Cependant, les équipes et les clubs malgré leurs efforts salutaires dans ce domaine n'ont pas toujours recours à des professionnels de santé mentale, à une aide plus spécialisée et au concours plus ou moins durable d'un professionnel de santé. Par conséquent, il existe toujours un manque de recherche et de sensibilisation à ces problèmes de santé mentale chez les athlètes d'endurance et d'ultra endurance que le milieu sportif occulte quelquefois. Augmenter son bien-être émotionnel, stabiliser la pression, se sentir bien dans sa tête constituent autant d'atouts pour les sportifs. Autant de données à intégrer, selon les besoins, dans leur préparation mentale.

Une conquête prenant en compte la globalité du pratiquant qui éviterait à ce dernier les déconvenues de la vie et de la carrière.

 

 

Les facteurs dégradants de la santé mentale des sportifs.

La pression du résultat: une attente de l'entourage trop importante qui crée de l'anxiété et/ou du stress.

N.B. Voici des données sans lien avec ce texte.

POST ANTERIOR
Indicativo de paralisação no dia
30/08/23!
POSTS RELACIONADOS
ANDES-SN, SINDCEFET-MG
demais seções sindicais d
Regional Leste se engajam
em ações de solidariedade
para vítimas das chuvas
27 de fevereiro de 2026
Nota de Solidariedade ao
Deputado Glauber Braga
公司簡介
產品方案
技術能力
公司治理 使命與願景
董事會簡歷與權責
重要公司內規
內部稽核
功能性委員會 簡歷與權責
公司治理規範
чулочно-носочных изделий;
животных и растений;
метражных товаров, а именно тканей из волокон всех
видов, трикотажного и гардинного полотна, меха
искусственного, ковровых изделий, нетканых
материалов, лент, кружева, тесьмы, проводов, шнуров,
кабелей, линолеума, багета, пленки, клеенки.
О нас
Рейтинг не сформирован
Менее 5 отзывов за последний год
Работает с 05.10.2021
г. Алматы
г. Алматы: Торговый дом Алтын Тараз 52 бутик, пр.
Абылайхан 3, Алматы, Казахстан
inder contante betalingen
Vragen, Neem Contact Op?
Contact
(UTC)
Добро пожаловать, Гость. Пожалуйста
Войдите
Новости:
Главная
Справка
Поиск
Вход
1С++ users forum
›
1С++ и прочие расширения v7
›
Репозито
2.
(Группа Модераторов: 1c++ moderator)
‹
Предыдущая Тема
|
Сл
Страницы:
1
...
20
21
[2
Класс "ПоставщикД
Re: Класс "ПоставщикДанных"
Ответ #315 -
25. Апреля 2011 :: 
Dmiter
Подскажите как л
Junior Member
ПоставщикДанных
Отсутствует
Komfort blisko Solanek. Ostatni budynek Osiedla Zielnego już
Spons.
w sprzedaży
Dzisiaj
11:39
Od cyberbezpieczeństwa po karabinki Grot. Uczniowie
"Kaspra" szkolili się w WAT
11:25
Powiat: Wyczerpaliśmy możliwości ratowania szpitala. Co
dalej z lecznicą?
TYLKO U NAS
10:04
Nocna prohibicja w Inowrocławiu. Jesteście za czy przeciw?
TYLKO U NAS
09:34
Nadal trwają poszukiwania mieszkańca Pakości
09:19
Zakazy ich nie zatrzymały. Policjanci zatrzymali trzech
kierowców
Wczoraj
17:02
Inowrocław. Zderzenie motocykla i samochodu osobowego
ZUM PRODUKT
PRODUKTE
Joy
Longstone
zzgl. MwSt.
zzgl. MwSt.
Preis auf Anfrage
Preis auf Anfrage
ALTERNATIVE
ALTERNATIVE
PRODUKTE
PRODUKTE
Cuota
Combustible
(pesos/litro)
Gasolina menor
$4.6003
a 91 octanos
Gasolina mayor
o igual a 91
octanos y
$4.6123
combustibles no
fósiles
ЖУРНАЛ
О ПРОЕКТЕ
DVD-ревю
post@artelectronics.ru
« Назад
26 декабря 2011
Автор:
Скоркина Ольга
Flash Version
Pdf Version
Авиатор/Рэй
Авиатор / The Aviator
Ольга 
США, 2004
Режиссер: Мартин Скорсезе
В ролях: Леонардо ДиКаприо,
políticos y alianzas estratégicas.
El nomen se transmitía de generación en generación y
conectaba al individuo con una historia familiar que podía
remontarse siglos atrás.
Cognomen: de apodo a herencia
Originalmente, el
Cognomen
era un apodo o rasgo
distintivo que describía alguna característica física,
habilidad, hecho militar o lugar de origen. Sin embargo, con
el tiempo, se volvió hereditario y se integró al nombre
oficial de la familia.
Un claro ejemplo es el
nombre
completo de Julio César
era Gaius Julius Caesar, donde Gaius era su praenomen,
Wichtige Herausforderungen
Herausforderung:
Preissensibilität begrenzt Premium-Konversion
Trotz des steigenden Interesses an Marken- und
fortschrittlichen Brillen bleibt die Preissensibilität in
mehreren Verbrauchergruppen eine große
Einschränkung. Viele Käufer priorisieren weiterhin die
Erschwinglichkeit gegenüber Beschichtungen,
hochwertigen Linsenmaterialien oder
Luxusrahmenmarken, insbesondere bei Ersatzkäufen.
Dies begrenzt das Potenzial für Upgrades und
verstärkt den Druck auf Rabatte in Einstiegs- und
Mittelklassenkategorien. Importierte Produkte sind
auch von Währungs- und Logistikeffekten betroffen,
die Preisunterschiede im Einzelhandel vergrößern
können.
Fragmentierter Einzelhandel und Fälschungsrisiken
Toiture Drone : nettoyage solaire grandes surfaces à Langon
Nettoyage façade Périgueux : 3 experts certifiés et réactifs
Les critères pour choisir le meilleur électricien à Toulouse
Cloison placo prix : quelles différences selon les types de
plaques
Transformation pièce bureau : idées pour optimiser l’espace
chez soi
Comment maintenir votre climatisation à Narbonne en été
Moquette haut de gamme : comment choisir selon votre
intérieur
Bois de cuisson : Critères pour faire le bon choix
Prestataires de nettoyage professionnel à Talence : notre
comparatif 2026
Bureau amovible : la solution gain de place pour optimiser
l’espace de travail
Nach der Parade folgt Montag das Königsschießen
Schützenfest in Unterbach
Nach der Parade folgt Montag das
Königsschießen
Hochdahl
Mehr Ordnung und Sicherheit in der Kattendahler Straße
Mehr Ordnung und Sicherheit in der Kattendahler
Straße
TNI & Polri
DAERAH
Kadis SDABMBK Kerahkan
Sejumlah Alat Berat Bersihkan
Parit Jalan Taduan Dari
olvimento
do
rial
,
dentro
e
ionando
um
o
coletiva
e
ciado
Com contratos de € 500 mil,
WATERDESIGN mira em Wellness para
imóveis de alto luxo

Une mauvaise gestion du cadre général de l'athlète: objectifs mal posés ou pas adaptés - surcharge d'entraînement, peu d'écoute et trop d'autorité descendante, des blessures souvent liées à une fragilité psychologique qui n'est pas entendue.

L'isolement:

Pas d'entourage assez présent et aidant au quotidien, une perte de sens du projet sportif que l'on n'ose pas exprimer.

 

Il en existe bien d'autres qui appartiennent en général à l'histoire personnelle de l'athlète.